Dear Keary, Kjell & All:
Yes indeed. I had been following this thread but wasn’t entirely sure I understood the question, but now. So here goes:
I have about 100 small Cappuccino programs running there, with ≈2000 visitors daily, and organised as follows:
• only »jake release« is used, not deploy, so no cappuccino libraries are embedded
• the usual Cappuccino »index.html« is referenced in an iFrame
• said index.html has ONE important line, which I show here in context
==============
<!-- Custom javascript goes here -->
<!-- End custom javascript -->
<script type="text/javascript">
OBJJ_INCLUDE_PATHS = ["../../-misc/cappuccino/Frameworks"];
OBJJ_MAIN_FILE = "main.j";
==============
so the »OBJJ_INCLUDE_PATHS« is used to point to the folder where all Cappuccino stuff lives.

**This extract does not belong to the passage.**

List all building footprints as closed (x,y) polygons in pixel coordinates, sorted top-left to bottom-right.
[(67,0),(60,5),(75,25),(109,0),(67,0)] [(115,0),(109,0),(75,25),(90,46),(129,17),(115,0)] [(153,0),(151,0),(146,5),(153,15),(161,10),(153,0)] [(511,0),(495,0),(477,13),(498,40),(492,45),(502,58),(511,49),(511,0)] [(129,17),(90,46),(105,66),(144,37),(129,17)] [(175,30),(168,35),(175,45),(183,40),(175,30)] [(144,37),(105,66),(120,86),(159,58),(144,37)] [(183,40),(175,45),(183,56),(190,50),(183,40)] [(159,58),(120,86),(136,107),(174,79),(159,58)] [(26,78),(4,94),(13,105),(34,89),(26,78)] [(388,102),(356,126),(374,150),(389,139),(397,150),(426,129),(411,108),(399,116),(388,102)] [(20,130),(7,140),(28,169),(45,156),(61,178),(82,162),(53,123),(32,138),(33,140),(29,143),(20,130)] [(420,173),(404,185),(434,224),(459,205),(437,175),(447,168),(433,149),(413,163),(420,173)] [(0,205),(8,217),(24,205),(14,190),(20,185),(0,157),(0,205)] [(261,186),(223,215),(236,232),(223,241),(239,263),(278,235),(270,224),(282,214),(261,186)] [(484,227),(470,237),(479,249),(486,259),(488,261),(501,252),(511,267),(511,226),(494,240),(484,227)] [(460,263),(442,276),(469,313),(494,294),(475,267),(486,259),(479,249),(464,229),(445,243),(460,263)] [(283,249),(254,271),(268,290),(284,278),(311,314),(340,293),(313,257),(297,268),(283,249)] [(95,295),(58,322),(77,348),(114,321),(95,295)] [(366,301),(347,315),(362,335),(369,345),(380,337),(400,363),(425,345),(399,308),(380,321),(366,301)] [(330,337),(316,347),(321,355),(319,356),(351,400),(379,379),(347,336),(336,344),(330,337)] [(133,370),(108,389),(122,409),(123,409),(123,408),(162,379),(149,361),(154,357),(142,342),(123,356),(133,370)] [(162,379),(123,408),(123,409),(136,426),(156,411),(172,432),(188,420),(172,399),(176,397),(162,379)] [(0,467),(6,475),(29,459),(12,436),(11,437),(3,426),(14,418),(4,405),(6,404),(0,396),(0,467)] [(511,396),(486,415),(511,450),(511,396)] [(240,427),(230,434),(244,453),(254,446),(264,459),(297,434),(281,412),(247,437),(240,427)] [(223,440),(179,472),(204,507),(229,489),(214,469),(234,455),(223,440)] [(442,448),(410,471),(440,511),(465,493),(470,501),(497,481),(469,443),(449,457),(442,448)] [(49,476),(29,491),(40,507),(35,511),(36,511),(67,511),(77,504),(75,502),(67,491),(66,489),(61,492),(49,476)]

• The site is arranged like so
-<-misc>/cappuccino/Frameworks/ <AppKit, Foundation, … own classes>
|
-<item1>/capp/index.html <here also release stuff, like <Browser.environment, Res…, …>
|
-<item2>/capp/index.html <here also release stuff, like <Browser.environment, Res…, …>
|
…
|
-<item99>/capp/index.html <here also release stuff, like <Browser.environment, Res…, …>
• All in all: “released” stuff runs at same speed as “deployed”, and I have only one instance of all of Cappuccino’s frameworks, thus saving massively on download
• it speeds up enormously to enable GZIP, in Apache these two lines did the job for me
AddOutputFilter DEFLATE sj j cib js css
AddOutputFilter DEFLATE .obj
> I dunno if he uses other JavaScript libs together with Cappuccino though.
No. In a few cases I use P5 or threejs, but Cappuccino’s GUI is so much better. I have recently removed jQuery when switching to Jekyll, and through the help of Jekyll nearly all of JavaScript was replaced by Liquid, speeding up rendering.
Enjoy, best, Michael
PS: I'm really lookin forward to Aristo 3, and thank everyone being so hard at work on this.
--
Prof. Michael Bach PhD, Eye Center, University of Freiburg, Germany.